The Board is responsible for overseeing the identification
and management of the principal risks of the Company’s businesses. Among other things, the Board will review the Company’s
risk management policies and procedures. The Board may delegate to the Audit Committee responsibility for reviewing reports from the internal
audit function and reviewing the Company’s internal controls and risk management policies and procedures related to the finance
and accounting aspects of the business.
Management is responsible for succession planning
(including appointing, training and monitoring senior management).
The Board is responsible for overseeing succession
planning matters for officers and senior management, including the appointment, training and monitoring of those persons, and to assist
it with certain of these responsibilities, the Board has established the Compensation Committee. The Board is also responsible for:
| (a) | generally ensuring depth in senior management; |
| (b) | reviewing candidates for senior management positions; |
| (c) | considering periodically the organizational structure of the Company; and |
| (d) | considering periodically other succession planning matters. |
Management is responsible for adopting a communications
policy for the Company. The Board is responsible for reviewing and approving the communications policy (the “Corporate Disclosure
Policy”) that ensures that the Company communicates effectively with its shareholders, other stakeholders, and the public in
general.
The Corporate Disclosure Policy will:
| (a) | contain measures for the Company to comply with its continuous and timely disclosure requirements and
to avoid selective disclosure; |
| (b) | address how the Company interacts with analysts, investors, other key stakeholders and the public; and |
| (c) | address who reviews and approves major Company announcements. |
The Company will maintain an investor relations group
contact with the responsibility of maintaining communications with the investing public in accordance with the Corporate Disclosure Policy.
The Board will periodically review the Corporate Disclosure
Policy.
Management is responsible for the Company’s
internal control and management information systems.

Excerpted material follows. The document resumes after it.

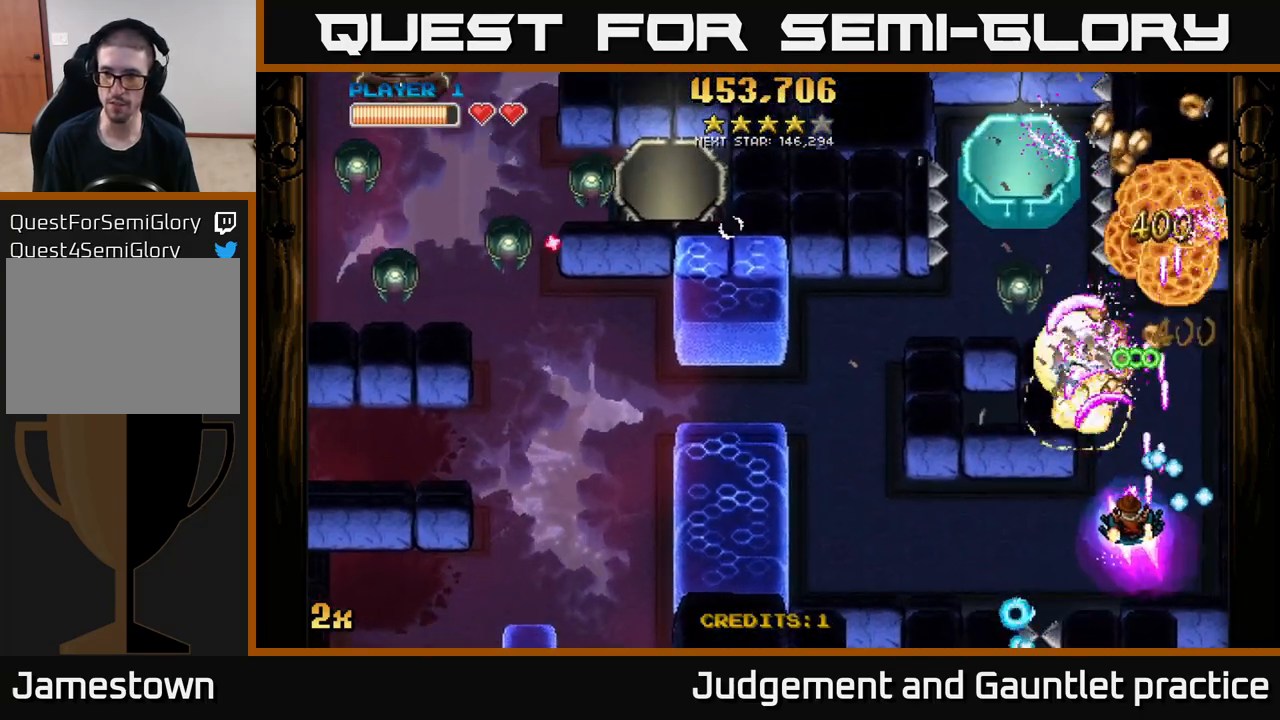
{"buttons": ["A"], "left_stick": "center", "events": [[17, "left_stick", "up-left"], [183, "left_stick", "up-right"], [267, "left_stick", "down-right"], [317, "left_stick", "down-left"], [383, "left_stick", "center"]]}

The Board is responsible for overseeing and ensuring
the integrity of the Company’s internal control and management information systems. The Board may delegate its responsibilities
relating to the Company’s internal control and management information systems to the Audit Committee.
The Board is responsible for developing the Company’s
approach to corporate governance. The Board will monitor the effectiveness of the system of corporate governance at the Company, including
the information requirements of the Board, the frequency and content of meetings and the need for any special meetings, communication
processes between the Board and management, the charters of the Board and its committees and policies governing the size and composition
of the Board.
The Board may delegate its responsibilities relating
to corporate governance to the Nomination and Corporate Governance Committee.
7. | Measures
for Receiving Feedback from Security Holders |
The Board will oversee procedures to ensure that the
Company, through management, provides timely information to current and potential security holders and responds to their inquiries. The
purpose of these procedures will be to ensure that every security holder inquiry receives a prompt response from an appropriate Company
spokesperson in accordance with the Company’s Corporate Disclosure Policy. The Board (or a Board committee) will ensure that designated
persons under the Corporate Disclosure Policy are available to meet regularly with financial analysts and institutional investors.

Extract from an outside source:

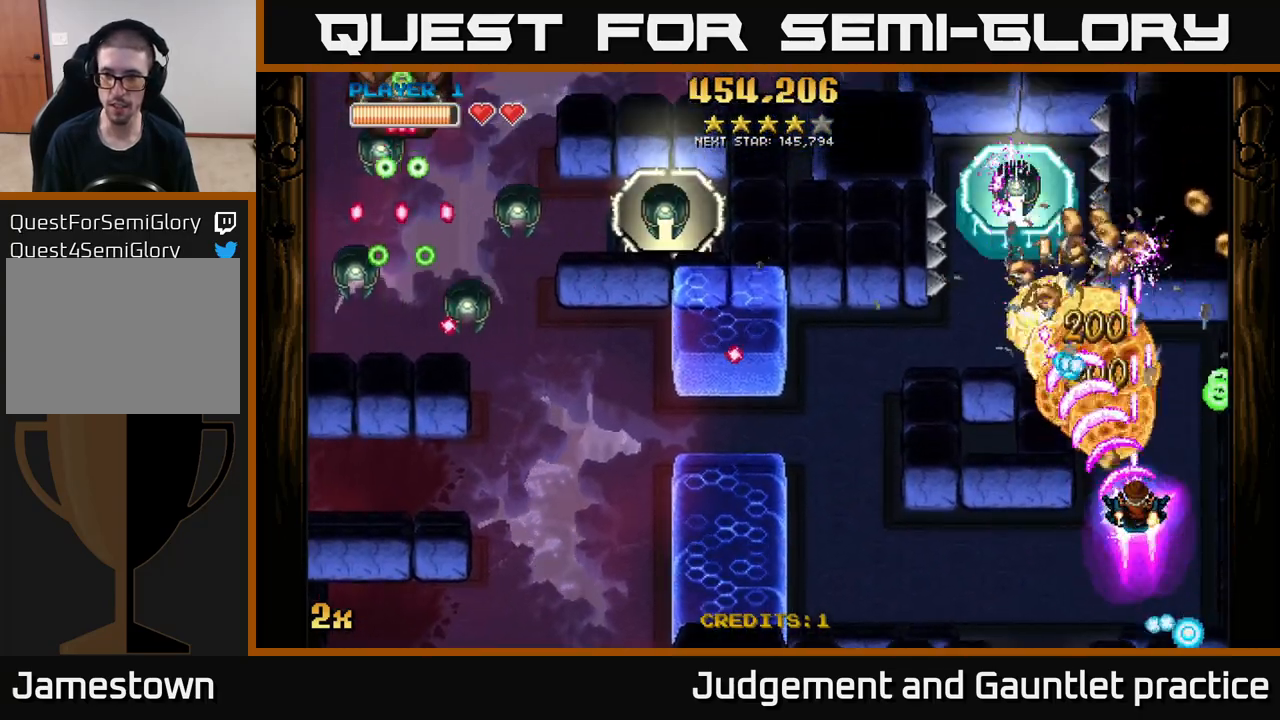
{"buttons": ["A"], "left_stick": "up-left", "events": [[150, "left_stick", "down-right"], [367, "left_stick", "up-left"]]}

The Board is responsible for:
| (a) | developing clear position descriptions for the Chair of the Board, the Lead Director, if applicable, and
the chair of each Board committee; |
| (b) | together with the CEO, developing a clear position description for the CEO, which includes delineating
management’s responsibilities; and |
| (c) | developing or approving the corporate goals and objectives that the CEO is responsible for meeting. |
9. | Orientation
and Continuing Education |
The Board is responsible for:
| (a) | ensuring that all new directors receive a comprehensive orientation, so that they fully understand: |
| (i) | the role of the Board and its committees, as well as the contribution individual
directors are expected to make (including, in particular, the commitment of time and energy that the Company expects from its directors);
and |
| (ii) | the nature and operation of the Company’s business; and |
| (b) | providing continuing education opportunities for all directors, so that they may: |
| (i) | maintain or enhance their skills and abilities as directors; and |
| (ii) | ensure that their knowledge and understanding of the Company’s business
remains current. |
10. | Code
of Business Conduct and Ethics |
The Board is responsible for adopting a written code
of business conduct and ethics (the “Code”), applicable to directors, officers and employees of the Company. The Code
will constitute written standards that are reasonably designed to promote integrity and deter wrongdoing and will address the following
issues:
| (a) | conflicts of interest, including transactions and agreements in respect of which a director or executive
officer has a material interest; |
| (b) | protection and proper use of corporate assets and opportunities; |
| (c) | confidentiality of corporate information; |
| (d) | fair dealing with the Company’s security holders, customers, suppliers, competitors and employees; |
| (e) | compliance with laws, rules and regulations; and |
| (f) | reporting of any illegal or unethical behaviour. |
The Board is responsible for monitoring compliance
with the Code. Any waivers from the Code that are granted for the benefit of the Company’s directors or executive officers will
be granted by the Board (or a Board committee) only.
11. | Nomination
of Directors |
The Board is responsible for nominating or appointing
individuals as directors and, to assist it with this responsibility, the Board has established the Nomination and Corporate Governance
Committee.
Before nominating or appointing individuals as directors,
the Board will:
| (a) | consider what competencies and skills the Board, as a whole, should possess; |
| (b) | assess what competencies and skills each existing director possesses (including the personality and other
qualities of each director); |
| (c) | consider the appropriate size of the Board, with a view to facilitating effective decision-making; and |
| | |
| (d) | consider the advice and input of the Nomination and Corporate Governance Committee. |
The Board is responsible for overseeing compensation
matters (including compensation of officers and other senior management personnel, approving the Company’s annual compensation budget)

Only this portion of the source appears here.